About Us Contact Us Help


Archives

Contribute

 

In Conversation With Melli Annamalai

Nirmala Garimella
11/18/2015

(This article is sponsored by Tanna Insurance)

Oracle Awards Asha For Education $100,000 For Science And Math Education In Government Schools!

Melli Annamalai on her involvement with Asha

I have been actively involved in Asha for Education since the late 90s.  I believe strongly in the mission.  At an individual level education gives disadvantaged children an opportunity to break away from forces that hold them back, enabling economic and social mobility.   At a societal level education is an essential foundation to participate in the 21st century knowledge economy.  Any kind of economic development and social progress requires an educational system that promotes reasoning, rational thinking, creativity and innovation. 

I have held many positions within the local Asha chapter and in the world-wide Asha organization, including serving as world-wide president.   Currently I am deeply involved with projects implemented in India.  My experience has given me a deep understanding of the challenges facing education in India, particularly in the government school system which is essential for scale.   Over 70% of India’s children go to government schools, and in many rural areas that is the only option. 

How did Oracle get involved with this grant?

Oracle wants to achieve equity in education for disadvantaged children, particularly focusing on STEM and Computer Science related programs.   To achieve this in India Oracle wants to forge national-level partnerships with proven and effective organizations.   One of the organizations Oracle reached out to was Asha for Education.  One of their motivations was the high number of their employees who volunteered with Asha and/or donated to Asha - their employees’ trust in Asha for Education was important to them.

With this grant Oracle is investing in improvement of Science and Math education in government schools in India. This grant makes possible the scaling up of successful innovations Asha for Education and project partners have been implementing to reform government schools, particularly in Science and Math education.   

Who are the other project partners?

Asha for Education’s practice is to closely partner with organizations working on educational needs specific to a region or community.  The partner organization is typically a highly respected and well-established organization in the area, with a deep understanding of the local needs and challenges.

The two project partners we chose for this grant were interested in working in Science and Math education improvement in government schools. Asha has worked with them on related projects on improving government schools over the last decade.

·         Swami Viveka Youth Movement (www.svym.org, was bestowed the best NGO in India award in the India NGO Awards 2015 event, organized by Resource Alliance.)

·         Deenabandhu (www.deenabandhutrc.org)

 What does Asha hope the outcome of these will be – trained teachers, higher enrollment or quality of education?

Asha hopes to address the extremely poor quality of learning, by enable and empowering teachers.

*Dataset extract*.

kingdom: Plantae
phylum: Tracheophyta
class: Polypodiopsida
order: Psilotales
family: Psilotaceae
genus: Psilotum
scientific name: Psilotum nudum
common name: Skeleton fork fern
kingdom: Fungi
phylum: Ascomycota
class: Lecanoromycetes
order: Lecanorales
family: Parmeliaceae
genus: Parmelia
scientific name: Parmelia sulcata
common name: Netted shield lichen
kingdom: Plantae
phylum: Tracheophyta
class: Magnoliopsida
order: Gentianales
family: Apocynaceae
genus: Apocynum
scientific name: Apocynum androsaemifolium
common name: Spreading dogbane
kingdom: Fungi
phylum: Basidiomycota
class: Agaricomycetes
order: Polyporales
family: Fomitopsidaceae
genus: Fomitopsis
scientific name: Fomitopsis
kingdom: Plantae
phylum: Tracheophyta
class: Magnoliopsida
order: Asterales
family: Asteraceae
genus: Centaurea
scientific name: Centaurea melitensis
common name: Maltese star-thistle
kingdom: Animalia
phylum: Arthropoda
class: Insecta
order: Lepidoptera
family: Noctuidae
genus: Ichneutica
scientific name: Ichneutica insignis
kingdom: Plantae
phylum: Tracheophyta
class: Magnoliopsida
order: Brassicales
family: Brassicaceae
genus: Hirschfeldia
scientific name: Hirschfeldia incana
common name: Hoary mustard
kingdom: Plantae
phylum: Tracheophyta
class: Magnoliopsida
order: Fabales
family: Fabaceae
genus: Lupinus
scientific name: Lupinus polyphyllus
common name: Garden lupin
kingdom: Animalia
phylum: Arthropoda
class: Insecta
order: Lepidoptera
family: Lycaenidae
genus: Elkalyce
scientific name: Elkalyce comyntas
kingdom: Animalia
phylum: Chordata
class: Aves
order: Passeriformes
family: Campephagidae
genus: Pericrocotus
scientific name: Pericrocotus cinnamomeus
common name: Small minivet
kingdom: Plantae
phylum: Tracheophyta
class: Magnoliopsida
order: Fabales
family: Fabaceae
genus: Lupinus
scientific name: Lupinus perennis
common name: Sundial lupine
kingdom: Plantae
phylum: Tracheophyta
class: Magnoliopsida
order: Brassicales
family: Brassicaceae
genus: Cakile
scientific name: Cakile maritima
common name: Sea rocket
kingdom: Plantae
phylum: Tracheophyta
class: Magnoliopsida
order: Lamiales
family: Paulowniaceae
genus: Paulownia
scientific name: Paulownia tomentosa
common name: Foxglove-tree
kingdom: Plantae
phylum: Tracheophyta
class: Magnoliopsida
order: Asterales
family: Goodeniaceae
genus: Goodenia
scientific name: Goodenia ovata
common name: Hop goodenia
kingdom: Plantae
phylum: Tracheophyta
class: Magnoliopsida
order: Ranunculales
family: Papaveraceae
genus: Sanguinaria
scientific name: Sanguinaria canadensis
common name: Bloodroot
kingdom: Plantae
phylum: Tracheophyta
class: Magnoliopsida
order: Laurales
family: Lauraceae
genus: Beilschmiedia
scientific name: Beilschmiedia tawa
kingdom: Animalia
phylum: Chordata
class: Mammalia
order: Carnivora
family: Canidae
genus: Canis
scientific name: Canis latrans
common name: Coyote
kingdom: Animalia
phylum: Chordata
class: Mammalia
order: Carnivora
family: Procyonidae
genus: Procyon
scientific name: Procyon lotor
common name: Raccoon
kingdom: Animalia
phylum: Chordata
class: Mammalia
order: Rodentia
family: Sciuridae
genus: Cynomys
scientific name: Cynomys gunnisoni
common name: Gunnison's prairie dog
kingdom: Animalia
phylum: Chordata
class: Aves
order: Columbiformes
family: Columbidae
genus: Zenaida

*To be done*.
**A.** Transcribe the part of the interview with Melli Annamalai from "Oracle wants to achieve" to "important to them.".
**B.** For each statement below, say whether the interview with Melli Annamalai agrees with it, answering yes or no and quoting the words of the interview that decide it. (i) Melli Annamalai has served as world-wide president of Asha. (ii) Oracle awarded Asha for Education $50,000. (iii) Asha has worked with the two project partners on related projects over the last decade.

*Full answers*.
**A.**
Oracle wants to achieve equity in education for disadvantaged children, particularly focusing on STEM and Computer Science related programs.   To achieve this in India Oracle wants to forge national-level partnerships with proven and effective organizations.   One of the organizations Oracle reached out to was Asha for Education.  One of their motivations was the high number of their employees who volunteered with Asha and/or donated to Asha - their employees’ trust in Asha for Education was important to them.

**B.**
(i) Yes: "including serving as world-wide president"
(ii) No: "Oracle Awards Asha For Education $100,000"
(iii) Yes: "Asha has worked with them on related projects on improving government schools over the last decade"